The Peak: How did your undergraduate education at SFU shape and inform your experience of writing and publishing this novel?
Elvira Chan: My background in communication and publishing at SFU helped me gain a clearer understanding about how storytelling can be such a unique blend of lived experience and imagination! Nobody tells a story exactly the same way, and the idea of gathering my own experiences and memories and turning them into a work of fiction through new characters and plot ideas was really compelling to me when I first started writing. In my courses, I was often taught how to design covers, properly format dialogue, pitch a manuscript, and pull off a lot of research to support my writing. My background gave me the technical tools and skills that I needed to get started, but it was actually the people and places I had come across during my time at SFU that made the biggest difference and gave the greatest inspiration when it came to writing and publishing my novel!
P: That sounds like the perfect learning environment to successfully publish a novel! Was this something you planned to do from the beginning of your education and did your vision of what that process / final product would look like change at all along the way? Side note — the cover looks beautiful!
EC: Putting a novel out into the world has been a goal of mine for as long as I can remember; it’s something I have always wanted to do! I used to write and draw on plain paper, staple it all together, and call it a book when I was a little kid. I wrote hundreds of those “books” back then and it has been incredibly rewarding to be able to bring my dream to life.

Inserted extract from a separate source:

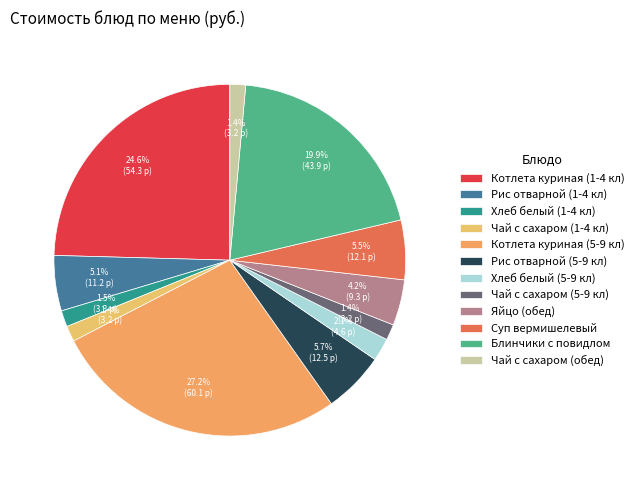

Which category has the biggest portion of the pie?

Котлета куриная (5-9 кл)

My vision of the final product changed more times than I can count! One of the most interesting things about the process is that I didn’t write it from beginning to end in a linear fashion. It was actually quite the opposite, where I pieced together chunks of dialogue and scenes over time, almost like a puzzle. It was a challenge to weave everything together, but one of my favorite things about the book now is that it threads through the characters’ lives over the years, and you get a glimpse of all these little moments and memories that might have been cut out completely if I had written the book from beginning to end without finding a special place for them.
Interestingly enough, the idea for the cover came quickly and stayed very true to the original design! I wanted the cover to show a different perspective depending on which way you were holding the book and to show the two characters crossing paths despite being in different places and phases of their life.
P: I want to know more about these characters! What was your inspiration for them? Can you tell us a little about your favourite moment from the book?
EC: Like my main character, I was also in a long-distance relationship during my time at university. Five years can feel like a really long and impactful time when you’re in your twenties! I wanted to write about that past experience through the eyes of new characters. I was also inspired by other people’s relationships at the time, and everything from my favorite movies to song lyrics inspired different parts of the book as well. It’s like a collage and time capsule in one, which I really love.
One of my favorite scenes has to be when my two characters first meet! They’re both stranded overnight at a Seattle airport during a snowstorm on New Year’s Eve, and that’s when the reader discovers that the characters are struggling to accept the reality of loss in their lives (for very different reasons), and they end up bonding over it. That chapter jumps to different times over the course of that first night, and you gain insight into their past, and a lot of empathy for their situation. I think losing someone you love is a very universal and human experience, which many people may relate to in the book.
P: I’m looking forward to reading it! What is your current area of study and what are your plans for the future? Do you have more characters and moments you hope to bring to life in fiction?
EC: Yes, a hundred percent! My current book is categorized as adult fiction and leans toward a modern romance, but I’m so intrigued by different genres such as fantasy, paranormal fiction, and thrillers, and I’ve already got the gears in my head working overtime for my next one. Putting myself in a different character’s shoes and trying to understand their mindset and motivations is one of my favorite things about writing. You can elicit a wide variety of emotions and reactions through something completely made up, something you created with words and your own imagination!
I’m currently in the PBD program at SFU for counselling and human development, and my goal is to work in the mental health field by becoming a registered clinical counsellor.
Whether it’s counselling, storytelling, or writing a book, there’s the common thread of connection at the core of it! I think it’s fair to say that I’m very intrigued by other people and what they have to share with the rest of us.